Cerebras Chatbot: Hello! Type 'exit' to end the conversation.

You: hi
Chatbot: Hello. How can I assist you today?
You: exit
Chatbot: Goodbye! 👋


### Advanced: Using LiteLLM with Multiple Providers

In [11]:
def query_with_fallback(prompt, primary_model, fallback_model):
    try:
        print(f"Trying primary model: {primary_model}")
        response = litellm.completion(
            model=primary_model,
            api_key=api_key,
            api_base="https://api.cerebras.ai/v1",
            messages=[{"role": "user", "content": prompt}],
            temperature=0.7,
            max_tokens=300
        )
        return response['choices'][0]['message']['content']

    except Exception as e:
        print(f"Primary model failed: {e}")
        print(f"Trying fallback model: {fallback_model}")

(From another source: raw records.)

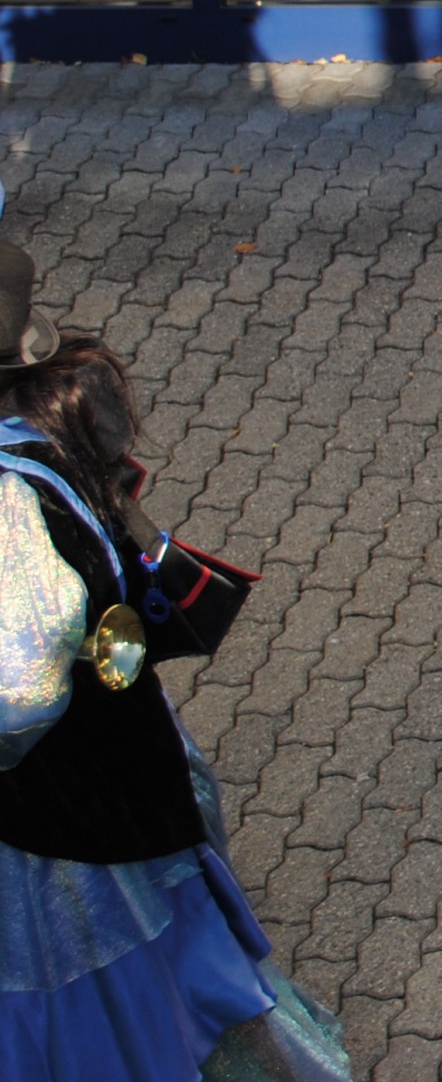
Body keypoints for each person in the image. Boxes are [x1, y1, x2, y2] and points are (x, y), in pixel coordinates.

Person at [0, 249, 352, 1078]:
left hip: (59, 820)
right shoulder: (48, 413)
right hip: (121, 747)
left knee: (118, 1010)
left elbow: (21, 694)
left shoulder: (6, 504)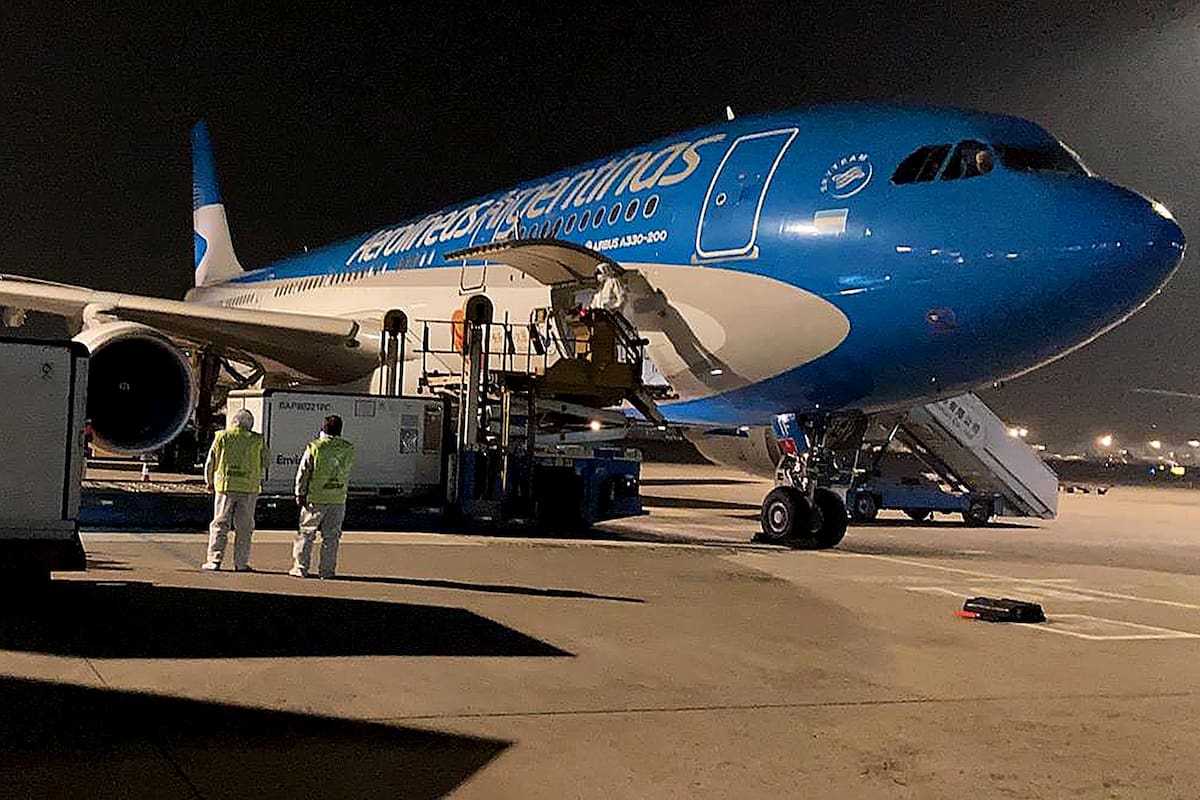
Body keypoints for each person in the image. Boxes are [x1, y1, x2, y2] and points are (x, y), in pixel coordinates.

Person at [201, 408, 268, 571]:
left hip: (225, 487)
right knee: (244, 528)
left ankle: (214, 560)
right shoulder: (257, 440)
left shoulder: (222, 437)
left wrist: (209, 481)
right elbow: (266, 462)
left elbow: (210, 462)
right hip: (249, 489)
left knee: (220, 524)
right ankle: (241, 563)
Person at [290, 414, 355, 579]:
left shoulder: (315, 447)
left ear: (323, 428)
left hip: (316, 497)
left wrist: (299, 492)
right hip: (338, 498)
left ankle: (300, 568)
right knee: (332, 537)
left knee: (306, 533)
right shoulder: (347, 448)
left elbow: (303, 472)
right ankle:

        response = litellm.completion(
            model=fallback_model,
            api_key=api_key,
            api_base="https://api.cerebras.ai/v1",
            messages=[{"role": "user", "content": prompt}],
            temperature=0.7,
            max_tokens=300
        )
        return response['choices'][0]['message']['content']

prompt = "Explain the concept of recursion in programming."
result = query_with_fallback(
    prompt,
    primary_model="cerebras/llama3.3-70b",
    fallback_model="cerebras/gpt-oss-120b"
)

print("\nResponse:")
print(result)

Trying primary model: cerebras/llama3.3-70b

Response:
Recursion in Programming

Recursion is a fundamental concept in programming where a function calls itself repeatedly until it reaches a base case that stops the recursion. This technique is used to solve problems that can be broken down into smaller sub-problems of the same type.

Key Components of Recursion
----------------------------

1. **Base Case**: A condition that stops the recursion when met.
2. **Recursive Call**: The function calls itself with a smaller input or a modified version of the original input.
3. **State**: The current state of the function, including any local variables or parameters.

How Recursion Works
--------------------

1. The function is called with an initial input.
2. The function checks if the base case is met. If it is, the function returns a result.
3. If the base case is not met, the function calls itself with a smaller input or a modified version of the original input.
4. The recursive call crea

## Conclusion

This notebook demonstrated how to use Cerebras models with LiteLLM, including:

1. Basic completion requests
2. Streaming responses
3. Code generation with specialized models
4. Model comparison
5. Temperature settings
6. Batch processing
7. Building a chatbot
8. Fallback strategies

LiteLLM provides a unified interface for accessing Cerebras's ultra-fast inference platform, making it easy to integrate into your applications.